Data for processing:
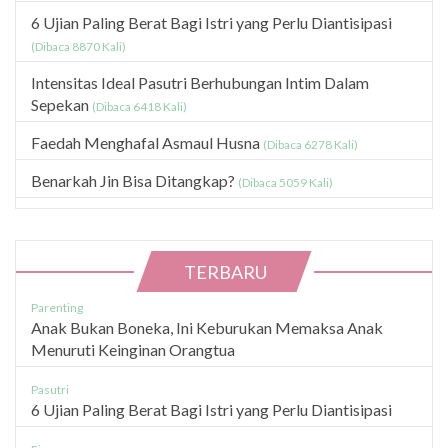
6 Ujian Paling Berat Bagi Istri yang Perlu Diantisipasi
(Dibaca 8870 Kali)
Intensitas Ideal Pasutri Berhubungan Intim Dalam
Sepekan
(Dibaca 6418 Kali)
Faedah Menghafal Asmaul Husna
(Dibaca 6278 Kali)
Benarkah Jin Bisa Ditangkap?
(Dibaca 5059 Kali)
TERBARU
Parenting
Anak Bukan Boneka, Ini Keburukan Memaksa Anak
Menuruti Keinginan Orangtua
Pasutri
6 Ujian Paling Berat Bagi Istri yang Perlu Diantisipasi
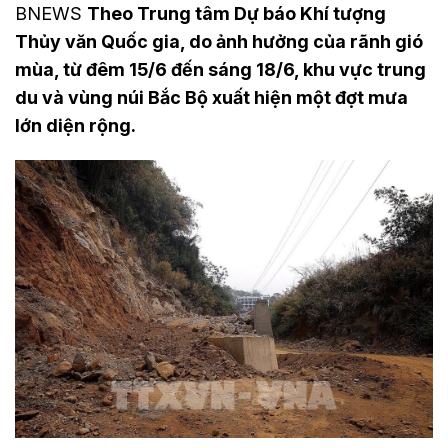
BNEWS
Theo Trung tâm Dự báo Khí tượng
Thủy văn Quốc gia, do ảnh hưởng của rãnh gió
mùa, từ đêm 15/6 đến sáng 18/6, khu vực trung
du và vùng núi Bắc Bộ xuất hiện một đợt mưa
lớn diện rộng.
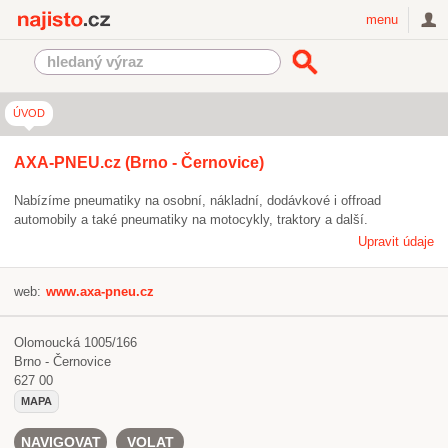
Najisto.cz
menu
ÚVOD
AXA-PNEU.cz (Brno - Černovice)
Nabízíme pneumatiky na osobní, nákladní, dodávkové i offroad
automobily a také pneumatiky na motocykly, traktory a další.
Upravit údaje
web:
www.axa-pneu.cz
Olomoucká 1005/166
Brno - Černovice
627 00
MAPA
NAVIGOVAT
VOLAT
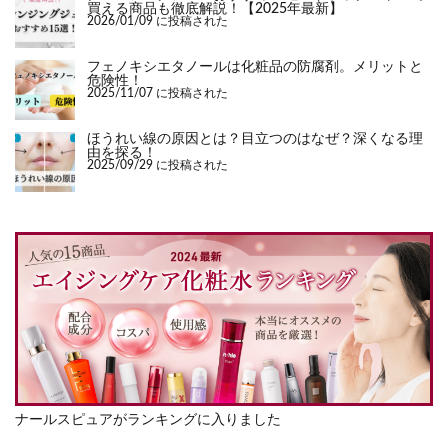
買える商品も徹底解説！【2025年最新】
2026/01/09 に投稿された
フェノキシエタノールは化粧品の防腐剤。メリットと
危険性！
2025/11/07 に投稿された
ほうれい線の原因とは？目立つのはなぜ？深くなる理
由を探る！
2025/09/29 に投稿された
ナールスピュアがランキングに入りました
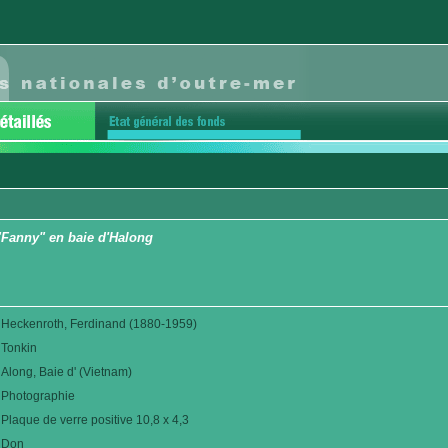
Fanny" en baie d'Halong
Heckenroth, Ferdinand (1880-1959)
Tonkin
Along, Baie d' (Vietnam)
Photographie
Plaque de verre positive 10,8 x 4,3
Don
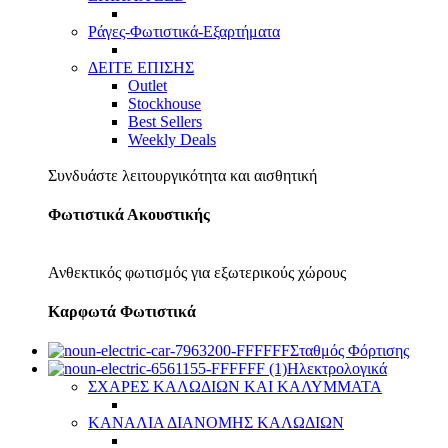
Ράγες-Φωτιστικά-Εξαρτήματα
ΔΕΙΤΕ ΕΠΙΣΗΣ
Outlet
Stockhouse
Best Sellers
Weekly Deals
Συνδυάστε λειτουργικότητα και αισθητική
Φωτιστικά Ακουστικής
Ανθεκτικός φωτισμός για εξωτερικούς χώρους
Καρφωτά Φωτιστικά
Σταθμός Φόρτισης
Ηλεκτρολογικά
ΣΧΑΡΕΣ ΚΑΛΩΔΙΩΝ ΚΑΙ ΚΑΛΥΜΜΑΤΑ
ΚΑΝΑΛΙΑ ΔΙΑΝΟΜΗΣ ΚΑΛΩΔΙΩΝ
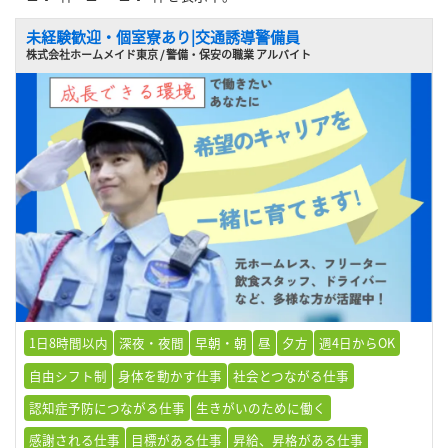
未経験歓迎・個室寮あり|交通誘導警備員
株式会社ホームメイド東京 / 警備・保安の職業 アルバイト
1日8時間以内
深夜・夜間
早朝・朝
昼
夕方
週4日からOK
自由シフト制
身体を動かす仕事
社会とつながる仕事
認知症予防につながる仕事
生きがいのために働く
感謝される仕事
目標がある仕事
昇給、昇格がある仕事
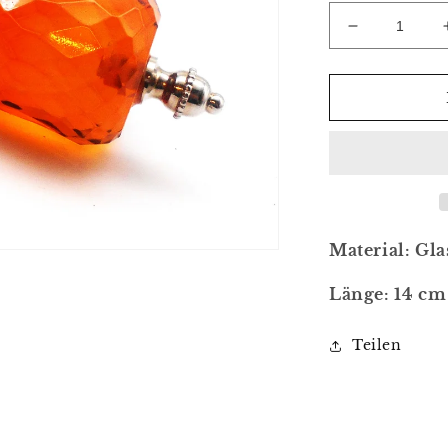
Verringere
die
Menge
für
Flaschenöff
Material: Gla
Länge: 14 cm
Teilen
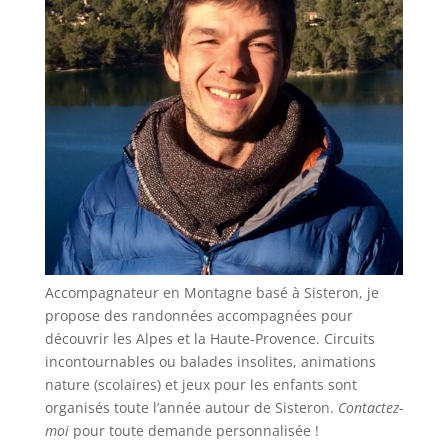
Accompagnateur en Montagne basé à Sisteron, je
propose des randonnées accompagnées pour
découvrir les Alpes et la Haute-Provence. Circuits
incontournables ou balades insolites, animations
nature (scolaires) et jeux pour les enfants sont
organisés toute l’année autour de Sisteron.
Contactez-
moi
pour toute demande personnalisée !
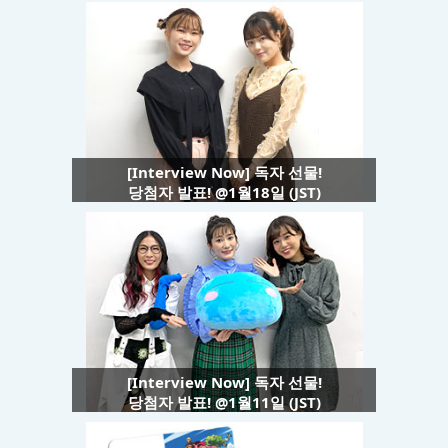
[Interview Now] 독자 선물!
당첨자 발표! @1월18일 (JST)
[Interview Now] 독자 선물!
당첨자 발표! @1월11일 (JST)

* * *

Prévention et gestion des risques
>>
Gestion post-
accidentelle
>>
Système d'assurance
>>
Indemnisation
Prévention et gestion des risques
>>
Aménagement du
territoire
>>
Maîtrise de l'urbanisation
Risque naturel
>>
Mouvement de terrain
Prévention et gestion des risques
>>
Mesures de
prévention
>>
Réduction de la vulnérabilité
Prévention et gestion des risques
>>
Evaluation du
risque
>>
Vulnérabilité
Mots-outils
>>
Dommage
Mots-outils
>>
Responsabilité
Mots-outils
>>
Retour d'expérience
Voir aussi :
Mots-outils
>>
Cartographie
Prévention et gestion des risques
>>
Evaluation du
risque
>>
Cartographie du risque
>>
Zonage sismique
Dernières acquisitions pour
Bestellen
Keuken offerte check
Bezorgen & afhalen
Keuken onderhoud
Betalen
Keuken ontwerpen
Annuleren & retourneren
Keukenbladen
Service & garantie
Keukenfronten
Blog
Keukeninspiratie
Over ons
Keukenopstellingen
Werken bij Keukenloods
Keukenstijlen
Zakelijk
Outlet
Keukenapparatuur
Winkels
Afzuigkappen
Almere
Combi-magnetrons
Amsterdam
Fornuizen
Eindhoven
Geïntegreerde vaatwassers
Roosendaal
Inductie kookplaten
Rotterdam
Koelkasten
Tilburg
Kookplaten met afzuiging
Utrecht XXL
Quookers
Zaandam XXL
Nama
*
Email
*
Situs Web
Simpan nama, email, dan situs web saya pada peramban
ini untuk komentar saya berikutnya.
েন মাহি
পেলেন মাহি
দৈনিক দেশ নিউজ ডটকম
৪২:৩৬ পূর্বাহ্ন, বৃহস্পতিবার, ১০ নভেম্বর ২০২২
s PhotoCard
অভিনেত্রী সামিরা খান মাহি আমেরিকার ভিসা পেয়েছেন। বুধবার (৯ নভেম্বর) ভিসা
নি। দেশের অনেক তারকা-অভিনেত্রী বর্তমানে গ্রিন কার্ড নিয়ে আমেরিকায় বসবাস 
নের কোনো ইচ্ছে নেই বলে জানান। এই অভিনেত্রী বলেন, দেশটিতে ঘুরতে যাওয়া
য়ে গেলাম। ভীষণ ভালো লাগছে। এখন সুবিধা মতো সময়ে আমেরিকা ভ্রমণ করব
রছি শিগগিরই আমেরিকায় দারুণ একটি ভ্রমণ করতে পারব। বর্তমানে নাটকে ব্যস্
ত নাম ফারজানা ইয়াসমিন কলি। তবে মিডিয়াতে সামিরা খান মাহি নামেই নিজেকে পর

--

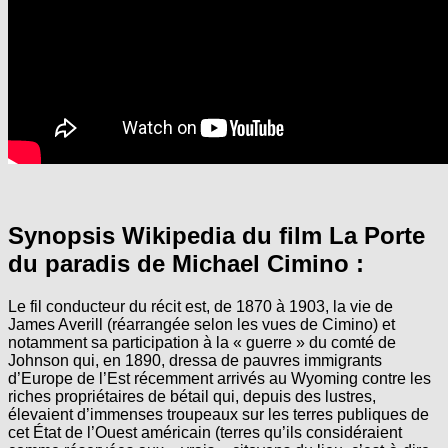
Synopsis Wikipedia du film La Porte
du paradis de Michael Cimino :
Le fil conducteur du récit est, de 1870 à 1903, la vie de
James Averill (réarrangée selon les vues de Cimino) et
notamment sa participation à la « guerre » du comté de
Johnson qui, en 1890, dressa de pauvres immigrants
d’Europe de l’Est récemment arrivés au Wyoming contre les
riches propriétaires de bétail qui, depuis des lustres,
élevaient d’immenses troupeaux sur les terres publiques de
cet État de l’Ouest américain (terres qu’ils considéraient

What is expected: All that is wanted is a faithful reproduction of the line above with "য়ে গেলাম। ভীষণ", the line with "ত নাম ফারজানা", and every line in between.

Result:
য়ে গেলাম। ভীষণ ভালো লাগছে। এখন সুবিধা মতো সময়ে আমেরিকা ভ্রমণ করব
রছি শিগগিরই আমেরিকায় দারুণ একটি ভ্রমণ করতে পারব। বর্তমানে নাটকে ব্যস্
ত নাম ফারজানা ইয়াসমিন কলি। তবে মিডিয়াতে সামিরা খান মাহি নামেই নিজেকে পর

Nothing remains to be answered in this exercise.